Ob Verbrennungsmotor, Dampfmaschine oder Kraftwerksturbine: Wärmekraftmaschinen wandeln einen Wärmefluss in mechanische Arbeit und nutzbare Energie um. Beim Verbrennungsmotor treibt beispielsweise die Wärmeausdehnung des verbrannten Treibstoffs die Kolben an, bei der Dampfmaschine der Wasserdampf. Beim Stirlingmotor wird ein Arbeitsgas durch die Temperaturdifferenzen eines externen Reservoirs abwechselnd ausgedehnt und kontrahiert.
Wärmekraftmaschine im Quantenmaßstab
Aber wie sieht dies im Nanomaßstab aus? Tatsächlich ist es Physikern in den letzten Jahren gelungen, Wärmekraftmaschinen auch in Quantensysteme zu integrieren – beispielsweise in Form eines atomaren Ottomotors, bei dem ultrakalte Rubidiumatome abwechselnd gekühlt und erwärmt werden und dadurch ihren Spin umklappen. Bei Atomen und Ionen haben sich solche quantenphysikalischen Otto-Kreisprozesse bereits als effizient und kontrollierbar erwiesen.
Doch ausgerechnet bei der gängigsten Form von Quantensystemen fehlte die experimentelle Umsetzung einer Wärmekraftmaschine bisher: bei den supraleitenden Quantenschaltkreisen. Sie bilden die Basis für die meisten bisher eingesetzten Quantencomputer. In diesen fungieren supraleitende Quantenbits, sogenannte Transmon-Qubits, als Recheneinheiten.

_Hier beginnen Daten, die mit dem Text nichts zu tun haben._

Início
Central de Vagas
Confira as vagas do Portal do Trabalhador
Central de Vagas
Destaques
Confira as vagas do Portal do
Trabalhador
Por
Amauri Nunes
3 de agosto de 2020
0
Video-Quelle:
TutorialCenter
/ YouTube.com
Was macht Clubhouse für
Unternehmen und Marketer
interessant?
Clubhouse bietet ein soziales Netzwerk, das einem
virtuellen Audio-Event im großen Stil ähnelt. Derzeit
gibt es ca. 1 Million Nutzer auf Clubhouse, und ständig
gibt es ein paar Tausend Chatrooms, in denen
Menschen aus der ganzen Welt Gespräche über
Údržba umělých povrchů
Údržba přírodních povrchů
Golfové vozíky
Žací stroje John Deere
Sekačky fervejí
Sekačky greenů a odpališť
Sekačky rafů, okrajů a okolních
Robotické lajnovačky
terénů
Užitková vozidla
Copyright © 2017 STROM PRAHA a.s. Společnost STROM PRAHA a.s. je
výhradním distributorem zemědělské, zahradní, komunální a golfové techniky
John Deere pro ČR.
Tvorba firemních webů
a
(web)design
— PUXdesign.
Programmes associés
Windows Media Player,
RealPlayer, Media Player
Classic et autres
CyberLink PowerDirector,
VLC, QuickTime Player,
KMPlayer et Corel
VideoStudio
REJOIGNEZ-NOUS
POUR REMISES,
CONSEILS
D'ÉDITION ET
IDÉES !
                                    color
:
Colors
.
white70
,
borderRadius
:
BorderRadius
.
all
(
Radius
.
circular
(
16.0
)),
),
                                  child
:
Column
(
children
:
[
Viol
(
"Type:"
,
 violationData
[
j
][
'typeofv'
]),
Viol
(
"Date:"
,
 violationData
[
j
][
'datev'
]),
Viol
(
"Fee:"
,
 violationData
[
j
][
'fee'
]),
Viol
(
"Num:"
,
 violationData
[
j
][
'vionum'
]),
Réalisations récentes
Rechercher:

Quantenrechner von Google, IBM und Microsoft beruhen auf dieser Technologie.
Quantenkühlschrank als Wärmereservoir
Jetzt ist es Physikern erstmals gelungen, eine Quanten-Wärmekraftmaschine auch in einen supraleitenden Quantenschaltkreis zu integrieren. „Herzstück unserer Quanten-Wärmekraftmaschine bildet ein Transmon-Qubit – einer der Grundbausteine der modernen Quantentechnologie“, berichtet Erstautor Tuomas Uusnäkki von der Universität Aalto in Finnland. Das supraleitende Qubit und seine Umgebung sind auf fast den absoluten Nullpunkt heruntergekühlt.
Dieses Qubit wird durch den Kontakt mit einem speziellen „Quantenkühlschrank“ abwechselnd erwärmt und abgekühlt. Dieser mit einem Resonator gekoppelte Supraleiter-Schaltkreis ist durch Zufuhr von elektrischem Strom regelbar: Je nach angelegter Spannung können Quasiteilchen die Schaltung durchtunneln oder nicht. „Diese beiden Regimes nutzen wir, um das Transmon in thermische Zustände höherer oder niedrigerer Temperatur zu bringen“, erklären die Physiker. Dadurch fungiert der Quantenkühlschrank als das externe Wärmereservoir der Wärmekraftmaschine.